▶ **Assignment**
Report each line in the material below that contains the word "widest".
===== Available data
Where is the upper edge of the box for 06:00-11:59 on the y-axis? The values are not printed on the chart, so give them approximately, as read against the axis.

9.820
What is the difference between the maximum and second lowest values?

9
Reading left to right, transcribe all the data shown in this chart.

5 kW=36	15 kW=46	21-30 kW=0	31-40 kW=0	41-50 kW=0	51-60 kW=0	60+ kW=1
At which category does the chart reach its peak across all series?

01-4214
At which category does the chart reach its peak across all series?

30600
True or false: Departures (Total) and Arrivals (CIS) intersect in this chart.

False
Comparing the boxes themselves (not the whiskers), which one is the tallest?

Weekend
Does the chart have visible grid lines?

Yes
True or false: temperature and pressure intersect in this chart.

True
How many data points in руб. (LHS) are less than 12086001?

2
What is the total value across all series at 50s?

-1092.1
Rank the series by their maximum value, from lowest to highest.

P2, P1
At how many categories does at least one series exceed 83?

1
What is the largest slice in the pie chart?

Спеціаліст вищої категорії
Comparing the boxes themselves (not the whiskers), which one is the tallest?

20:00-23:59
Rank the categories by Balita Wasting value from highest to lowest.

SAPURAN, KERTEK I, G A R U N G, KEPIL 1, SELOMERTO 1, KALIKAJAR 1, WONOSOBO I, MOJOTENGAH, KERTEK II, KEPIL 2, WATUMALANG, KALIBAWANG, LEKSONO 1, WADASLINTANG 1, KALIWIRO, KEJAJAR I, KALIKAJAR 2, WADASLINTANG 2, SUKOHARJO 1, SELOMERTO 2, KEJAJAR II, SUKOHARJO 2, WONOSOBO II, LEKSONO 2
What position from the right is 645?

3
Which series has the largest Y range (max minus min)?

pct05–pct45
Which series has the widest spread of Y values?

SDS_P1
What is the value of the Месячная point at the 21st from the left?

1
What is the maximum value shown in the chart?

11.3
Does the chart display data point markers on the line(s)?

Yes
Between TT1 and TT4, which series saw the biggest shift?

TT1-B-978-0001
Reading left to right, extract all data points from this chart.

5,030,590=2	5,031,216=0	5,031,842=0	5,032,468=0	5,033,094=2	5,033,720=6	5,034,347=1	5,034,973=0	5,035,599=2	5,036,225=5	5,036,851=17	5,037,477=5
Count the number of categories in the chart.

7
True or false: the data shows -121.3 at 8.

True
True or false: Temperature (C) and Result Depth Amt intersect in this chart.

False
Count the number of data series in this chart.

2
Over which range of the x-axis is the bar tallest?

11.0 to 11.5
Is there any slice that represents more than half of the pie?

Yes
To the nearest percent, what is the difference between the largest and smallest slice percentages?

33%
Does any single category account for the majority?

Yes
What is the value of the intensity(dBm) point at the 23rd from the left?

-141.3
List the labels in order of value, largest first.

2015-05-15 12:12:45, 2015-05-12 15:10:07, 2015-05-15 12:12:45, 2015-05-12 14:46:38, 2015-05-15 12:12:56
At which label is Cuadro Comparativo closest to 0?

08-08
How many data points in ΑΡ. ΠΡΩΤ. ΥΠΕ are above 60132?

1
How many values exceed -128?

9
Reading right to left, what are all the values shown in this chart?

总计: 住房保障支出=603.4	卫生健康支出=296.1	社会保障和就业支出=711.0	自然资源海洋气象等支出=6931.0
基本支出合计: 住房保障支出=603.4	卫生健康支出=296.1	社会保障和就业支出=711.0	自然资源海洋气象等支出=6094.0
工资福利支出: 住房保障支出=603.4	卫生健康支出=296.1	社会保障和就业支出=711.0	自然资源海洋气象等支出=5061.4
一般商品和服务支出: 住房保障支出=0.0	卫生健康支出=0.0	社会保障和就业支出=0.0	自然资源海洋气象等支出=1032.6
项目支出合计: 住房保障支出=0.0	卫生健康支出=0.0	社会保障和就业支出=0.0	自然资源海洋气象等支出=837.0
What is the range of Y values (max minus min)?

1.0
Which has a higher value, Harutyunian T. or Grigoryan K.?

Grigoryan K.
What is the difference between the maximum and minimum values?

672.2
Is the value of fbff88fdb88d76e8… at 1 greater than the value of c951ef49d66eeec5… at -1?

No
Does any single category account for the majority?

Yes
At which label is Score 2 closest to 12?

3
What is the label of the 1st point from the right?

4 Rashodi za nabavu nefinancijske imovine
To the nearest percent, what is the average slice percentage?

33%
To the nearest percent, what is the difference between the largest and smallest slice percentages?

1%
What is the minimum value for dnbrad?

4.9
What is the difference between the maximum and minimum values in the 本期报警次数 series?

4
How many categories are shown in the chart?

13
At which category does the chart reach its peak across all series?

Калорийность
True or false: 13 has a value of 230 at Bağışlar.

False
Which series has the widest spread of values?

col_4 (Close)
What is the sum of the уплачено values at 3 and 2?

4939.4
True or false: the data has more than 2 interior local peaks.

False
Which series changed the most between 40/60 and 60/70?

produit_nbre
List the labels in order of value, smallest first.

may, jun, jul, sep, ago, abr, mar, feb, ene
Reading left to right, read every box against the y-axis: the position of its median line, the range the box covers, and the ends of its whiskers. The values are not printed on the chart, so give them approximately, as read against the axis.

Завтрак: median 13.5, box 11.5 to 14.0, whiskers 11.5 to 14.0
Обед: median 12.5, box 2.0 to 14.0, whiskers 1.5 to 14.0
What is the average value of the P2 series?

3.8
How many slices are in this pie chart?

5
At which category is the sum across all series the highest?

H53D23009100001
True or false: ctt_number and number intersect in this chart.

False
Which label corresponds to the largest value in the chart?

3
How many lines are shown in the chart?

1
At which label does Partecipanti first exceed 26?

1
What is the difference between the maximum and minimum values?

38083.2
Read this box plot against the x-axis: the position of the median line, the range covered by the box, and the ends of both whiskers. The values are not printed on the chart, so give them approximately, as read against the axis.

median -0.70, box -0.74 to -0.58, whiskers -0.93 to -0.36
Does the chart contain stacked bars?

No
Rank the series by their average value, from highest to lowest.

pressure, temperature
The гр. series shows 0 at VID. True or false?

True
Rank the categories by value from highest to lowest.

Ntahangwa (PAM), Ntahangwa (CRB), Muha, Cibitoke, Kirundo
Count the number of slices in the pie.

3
==========
▶ **Result**
Which series has the widest spread of Y values?
Which series has the widest spread of values?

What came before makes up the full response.